Science’s COVID-19 reporting is supported by the Heising-Simons Foundation.
Three-quarters of people who died of COVID-19 harbored the SARS-CoV-2 virus in their hearts, according to the most detailed study of cardiac tissue to date. Those people were also more likely than patients without cardiac invasion to experience abnormal heart rhythms before they died. The study offers insight into how the disease may damage the heart—and how certain treatments may help.
The finding “paints a really nice picture” of the connection between the virus and heart problems, says Joseph Maleszewski, a cardiovascular pathologist at the Mayo Clinic who was not involved with the study.
Scientists have ample evidence of heart damage in COVID-19 patients. Some people, for example, show elevated levels of troponins, molecules released in the blood when the heart is injured. Others have experienced inflammation of the sac surrounding the heart—and inflammation of the heart itself. But it’s been unclear whether these problems were caused by the SARS-CoV-2 virus attacking the heart directly, or the damage is due to an overactive immune response.
Part of the problem is that previous studies are mixed about whether SARS-CoV-2 can invade heart tissue. Many that haven’t found the virus use real-time polymerase chain reaction (RT-PCR), says James Stone, a cardiovascular pathologist at Massachusetts General Hospital. RT-PCR works by detecting viral RNA in tissue, then making many DNA copies of it. Once there’s enough DNA, a molecule called a fluorescent tag can stick to it and shine to reveal its presence. But Stone says that heart tissue is often processed and preserved using chemicals like paraffin, which can break down the RNA and prevent detection to begin with.
So he and his team used another approach: in situ hybridization and NanoString transcriptomic profiling. Like RT-PCR, these techniques use special molecules to attach to and detect pieces of viral RNA, but they do so without having to make DNA copies first. The approach can identify viral RNA even after it’s broken into smaller pieces. The scientists also analyzed about 1000 pieces of heart tissue—more than 20 samples from each of the 41 patients they looked at. That’s double the number of samples per patient in most studies, Stone says.
SARS-CoV-2 was present in 30 of the hearts, the team reports today in Modern Pathology. And only those patients experienced new atrial fibrillations, fast and irregular heart rhythms, or early or extra heartbeats, compared with the other patients in the study—a correlation Stone calls “pretty phenomenal.”
Still, it’s unclear whether the virus attacked the heart directly in these cases. Most of the infected cardiac cells were immune cells, which SARS-CoV-2 could have invaded elsewhere in the body before they traveled to the heart. It’s also unclear whether the virus—rather than the immune cells themselves—is causing the problems.
Regardless, the study may help explain why the steroid dexamethasone is so helpful to some patients. The drug was one of the first found to prevent deaths from severe COVID-19. It reduces inflammation, so it may have curbed the presence of SARS-CoV-2–harboring immune cells in the heart, Stone says. Only 50% of the patients treated with dexamethasone had the virus in their hearts, compared with 90% of patients who were not on the drug.
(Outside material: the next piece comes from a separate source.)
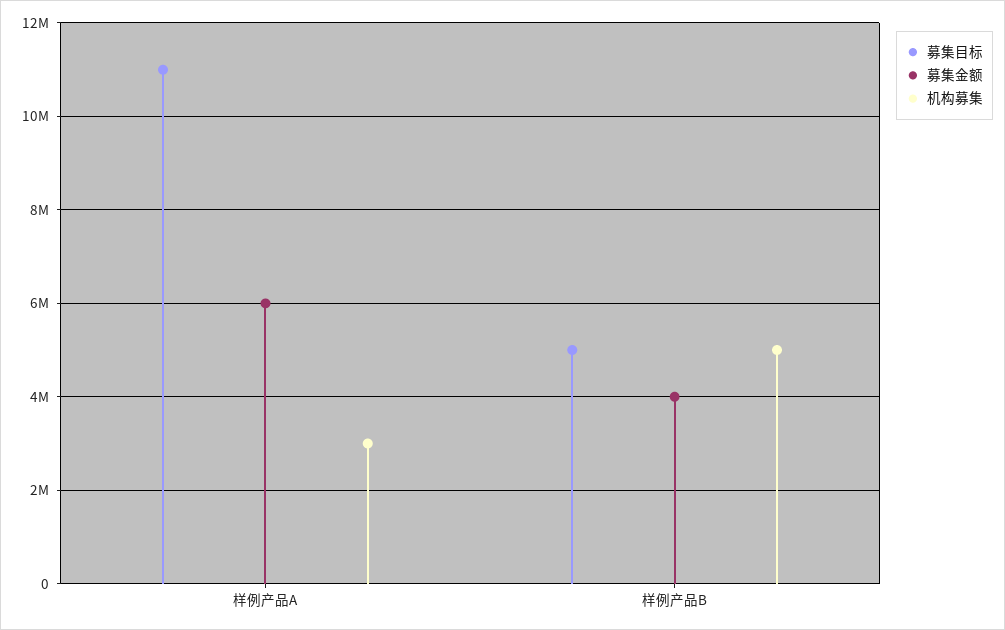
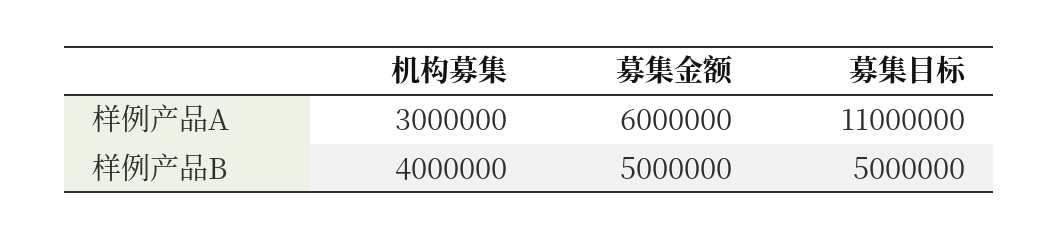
募集金额, 样例产品B: 4000000 -> 5000000
机构募集, 样例产品B: 5000000 -> 4000000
But compared with large clinical trials, the number of patients in this new study is small, making it impossible to say that one drug protects the heart better than another, says Nicholas Hendren, a cardiology fellow at the University of Texas Southwestern Medical Center.
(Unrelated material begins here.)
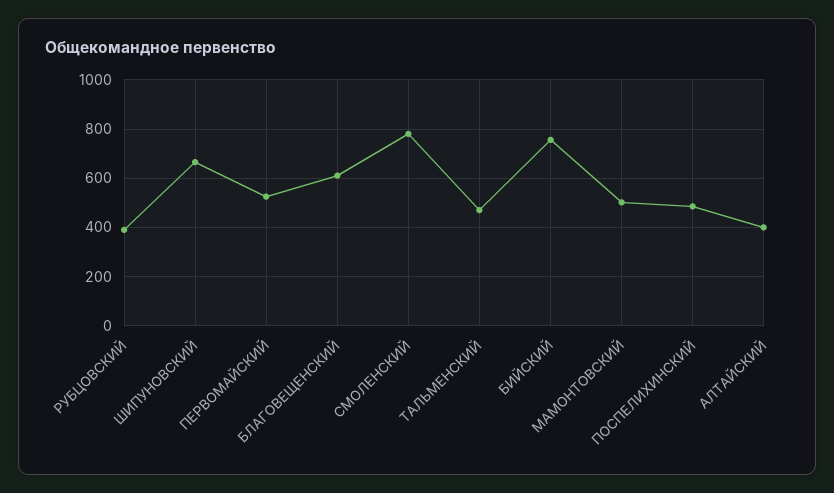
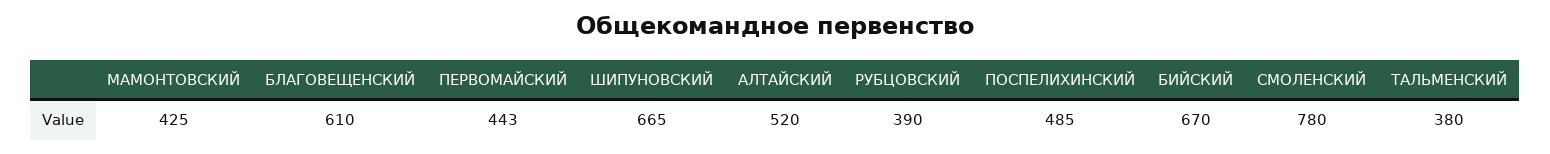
ПЕРВОМАЙСКИЙ: 525 -> 443
ТАЛЬМЕНСКИЙ: 475 -> 380
БИЙСКИЙ: 750 -> 670
МАМОНТОВСКИЙ: 500 -> 425
АЛТАЙСКИЙ: 400 -> 520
Still, Maleszewski says the new findings are a call to action. Scientists need to probe more cardiac tissue, he argues, not just to see how COVID-19 kills patients, but to figure out how it hurts the hearts of those that survive. The disease may, for example, create scar tissue that can cause cardiac problems down the line. We’re starting to understand what COVID-19 does to patients when they have it, he says. “What’s not clear is what happens later on.”